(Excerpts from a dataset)
......

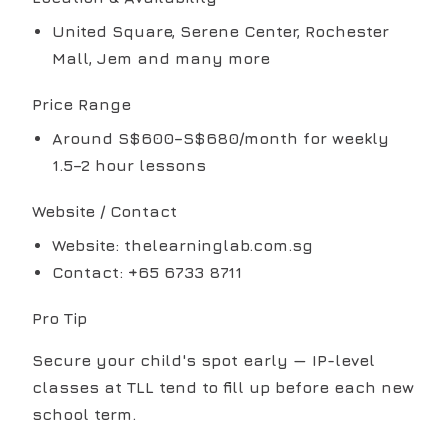
United Square, Serene Center, Rochester
Mall, Jem and many more
Price Range
Around S$600–S$680/month for weekly
1.5–2 hour lessons
Website / Contact
Website: thelearninglab.com.sg
Contact: +65 6733 8711
Pro Tip
Secure your child's spot early — IP-level
classes at TLL tend to fill up before each new
school term.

......

§ Task requirements
Report how many lines of the records contain the word "Website", giving only the number.

§ Solution below
2